You don’t progress when you debase your core spiritual base and accepts the wrong-headed attacks that undignified it, especially a spirituality that has served one’s ancestors positively for centuries and that instruct humanity as the participating member of Earth community and not as the boss of Earth’s destiny. It doesn’t matter whether the African is a Christian or Muslim or Buddhist, you got to respect African religion, just as you accord Christianity or Islam. But what happens in Africa is the opposite, creating psychic disturbances in the development process.

In a recent visit to a church in Accra, for almost two hours, the preacher assailed African religion, projecting it as despicable, evil, and demonic. After the service, I asked the friend who invited me to the church, “Why did the preacher spent so time attacking African religion instead of addressing most of the social ills afflicting Ghana?” “What wrong has African religion done to the preacher and Ghana to receive such long-running offensive?” He agreed that the preacher went too far, and that he may be suffering from colonial hung-over. I told him I come from a large extended family in Kumasi where some of my folks are Christians, some Muslims, some Buddhist and some African religion practitioners and we all live peacefully together.
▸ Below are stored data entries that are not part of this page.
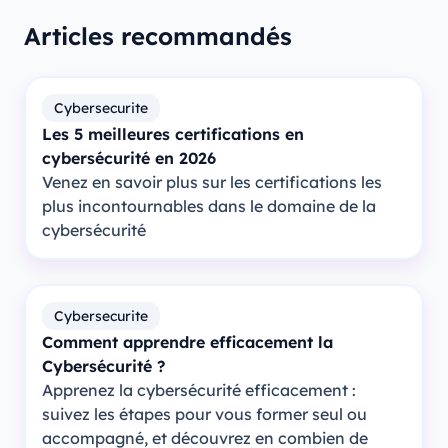
Articles recommandés
Cybersecurite
Les 5 meilleures certifications en
cybersécurité en 2026
Venez en savoir plus sur les certifications les
plus incontournables dans le domaine de la
cybersécurité
Cybersecurite
Comment apprendre efficacement la
Cybersécurité ?
Apprenez la cybersécurité efficacement :
suivez les étapes pour vous former seul ou
accompagné, et découvrez en combien de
Nowhere in the world are a people’s spirituality bastardized than in Africa. From the legendary Okomfo Anokye (Ghana) to all the founders of Africa’s over 2,000 ethnic groups, African spirituality has been the foundational stimulant, sustaining the ethnic groups against all sorts of developmental hazards as has been the case with Hinduism and Buddhism in Southeast Asia or Islam in the Middle East or Eastern Orthodox spirituality in Russia.

This makes Hajia Gariba’s concerns have both confidence and psychological implications. While legally the Ghanaian nation-state is a secular one, the fact that “traditional religious beliefs have served as the fabric of society’s set codes of behaviour for many years” have not been worked into Ghana’s development paradigms but over the years it has been greatly damaged (as my shocking encounter at the Accra church revealed) and have created spiritual and psychological wounds.

Much of these damages to African religion will be repaired if in the larger development game Ghanaians are educated about how significant their traditional religion is, especially its relationship to Earth, as the current global thinking indicates. As the Western world dominated neo-liberal development paradigm re-thinks its practices in relation to the Earth, African religion, like other Third World indigenous religions, is on the ascendancy not only as human-centred (like Christianity) but also how it balances humankind and nature in an earth under threat from humankind’s wrong thinking in relation to the Earth.

Prominent American religious scholar Thomas Berry, author of Dream of the Earth and Evening Thoughts: Reflecting on Earth as Sacred Community has asked the Western world to go the African and other non-Western religion ways by replacing its human-centred concept of creation with a “new cosmology in which humankind was an integrated yet subservient part of a sacred, living and evolving universe.” Such view quickly debunks the earlier colonial, Christianity attacks on African religion (as not sophisticated) and reveals not only its resiliency and profound wisdom but also its deep-seated divine balance between Earth and humankind.

No doubt, Berry echoes the central tenets of African religion when he argued that, “What happens to the outer world happens to the inner world. If the outer world is diminished in its grandeur, then the emotional, imaginative, intellectual, and spiritual life of the human is diminished or extinguished. Without the soaring birds, the great forests, the sounds and coloration of the insects, the free-flowing fields, the sight of the clouds by day and the stars of night, we become impoverished in all that makes us human.”